En l’espèce, la saisie-attribution litigieuse n’a pas permis de récupérer les sommes dues, de sorte que la demande en délais de paiement de la société ATELIER PHOENIX est recevable.
Pour autant, force est de constater que cette dernière ne verse aux débats aucun élément permettant de connaître sa situation financière actuelle.
Dans ces conditions, étant injustifiée, il ne sera pas fait droit à sa demande.
Ayant succombé à l’instance, la société ATELIER PHOENIX sera condamnée à en supporter les dépens, conformément à l’article 696 du Code de Procédure Civile.

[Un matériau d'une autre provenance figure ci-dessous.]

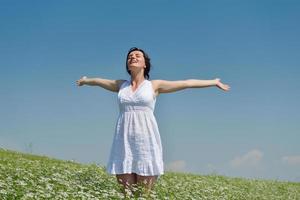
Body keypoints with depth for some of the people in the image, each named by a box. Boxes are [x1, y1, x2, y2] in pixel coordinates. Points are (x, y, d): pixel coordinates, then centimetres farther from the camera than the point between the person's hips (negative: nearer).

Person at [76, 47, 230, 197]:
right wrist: (85, 80, 52)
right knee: (126, 193, -1)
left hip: (146, 141, -2)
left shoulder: (154, 85, 8)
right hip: (124, 142, 2)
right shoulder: (121, 85, 15)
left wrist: (214, 82, 14)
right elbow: (98, 81, 33)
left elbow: (187, 83, 10)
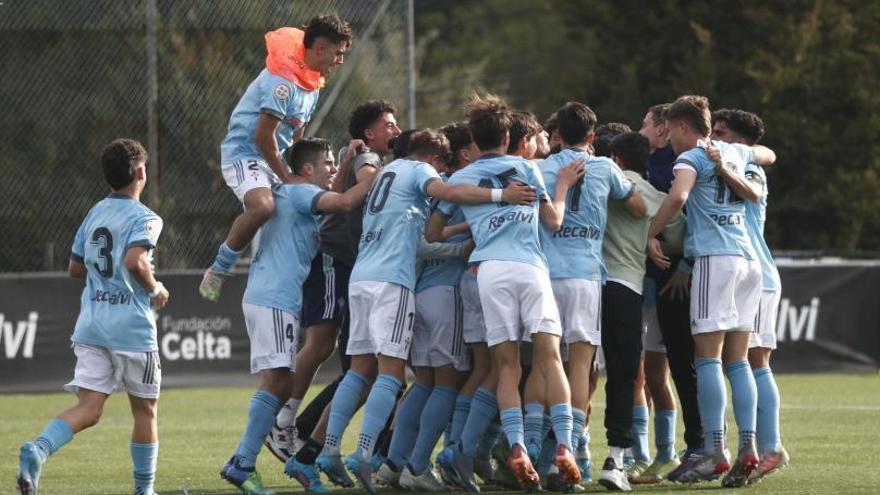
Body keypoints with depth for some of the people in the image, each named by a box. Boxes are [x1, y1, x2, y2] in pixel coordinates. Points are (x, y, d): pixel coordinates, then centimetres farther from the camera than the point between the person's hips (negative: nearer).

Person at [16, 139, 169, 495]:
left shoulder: (95, 213, 13)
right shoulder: (144, 218, -8)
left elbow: (75, 268, 20)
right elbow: (135, 261, -25)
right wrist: (155, 288, -8)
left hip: (91, 323, 5)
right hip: (131, 326, -5)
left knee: (88, 409, -2)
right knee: (145, 409, 12)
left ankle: (38, 450, -28)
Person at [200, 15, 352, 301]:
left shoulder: (312, 82, 12)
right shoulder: (284, 81, -21)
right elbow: (264, 136, -21)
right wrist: (288, 178, -13)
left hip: (271, 159, 11)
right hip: (243, 152, -11)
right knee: (263, 206, -34)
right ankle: (218, 271, -21)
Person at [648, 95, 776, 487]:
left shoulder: (692, 158, -2)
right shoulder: (734, 152, 19)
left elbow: (678, 197, -22)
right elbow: (768, 155, 41)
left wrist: (652, 235, -11)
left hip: (714, 257, -7)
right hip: (748, 258, 7)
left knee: (708, 356, -7)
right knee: (737, 359, 8)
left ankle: (714, 452, -14)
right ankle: (747, 449, -1)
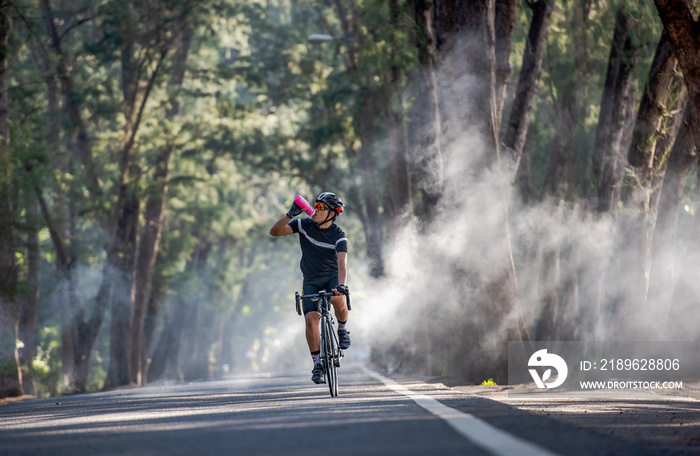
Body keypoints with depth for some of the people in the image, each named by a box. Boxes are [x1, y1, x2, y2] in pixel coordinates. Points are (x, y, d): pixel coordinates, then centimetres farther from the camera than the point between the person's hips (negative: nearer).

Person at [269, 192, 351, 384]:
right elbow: (275, 231, -15)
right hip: (311, 279, 2)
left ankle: (342, 330, -3)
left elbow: (342, 262, -30)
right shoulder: (304, 225, -9)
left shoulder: (338, 236, -17)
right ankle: (317, 364, -7)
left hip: (332, 276, -2)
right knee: (311, 318, -15)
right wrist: (290, 215, -31)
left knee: (338, 299, -35)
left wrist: (341, 284, -47)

Par ailleurs, la société IMOSAINTI ayant exposé des frais non compris dans les dépens, il y a lieu de faire droit à sa demande et de condamner également la société ATELIER PHOENIX à lui verser la somme de 1500 euros, en application de l’article 700 du Code de Procédure Civile.
PAR CES MOTIFS
Le Juge de l’exécution statuant par mise à disposition au greffe, par jugement contradictoire, en premier ressort,
DEBOUTE la société ATELIER PHOENIX de sa demande de main-levée de la saisie-attribution diligentée à son encontre par la société IMOSAINTI selon procès-verbal dressé le 25 septembre 2023 entre les mains de la société Crédit Lyonnais et dénoncé le 2 octobre 2023 ;
DEBOUTE la société ATELIER PHOENIX de sa demande en délais de paiement ;
CONDAMNE la société ATELIER PHOENIX aux entiers dépens ;
CONDAMNE la société ATELIER PHOENIX à payer à la société IMOSAINTI la somme de 1500 euros au titre de l’article 700 du Code de Procédure Civile;
RAPPELLE qu’en application des dispositions de l’article R.121-21 du Code des Procédures Civiles d’exécution, le délai d’appel et l’appel lui-même portant sur une décision du Juge de l’exécution n’ont pas d’effet suspensif ;
REJETTE toutes les autres demandes, plus amples ou contraires des parties.
Le présent jugement a été signé par Madame Agnès MOUCHEL, Juge de l’Exécution et par Madame Margaux HUET, Greffier présent lors du prononcé.